• Work required: Where the listing shows an image, skip it and output all other material unchanged.

• Supplied data:
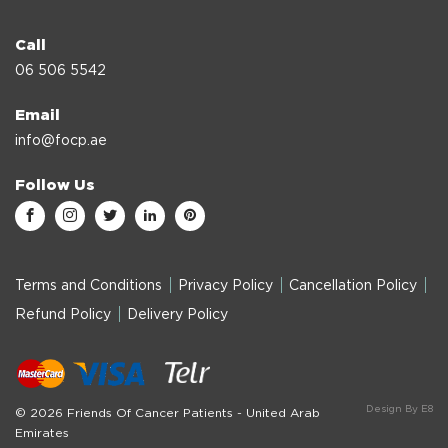
Call
06 506 5542
Email
info@focp.ae
Follow Us
Terms and Conditions
Privacy Policy
Cancellation Policy
Refund Policy
Delivery Policy
Design By E8
© 2026 Friends Of Cancer Patients - United Arab
Emirates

• Task output:
Call
06 506 5542
Email
info@focp.ae
Follow Us
Terms and Conditions
Privacy Policy
Cancellation Policy
Refund Policy
Delivery Policy
Design By E8
© 2026 Friends Of Cancer Patients - United Arab
Emirates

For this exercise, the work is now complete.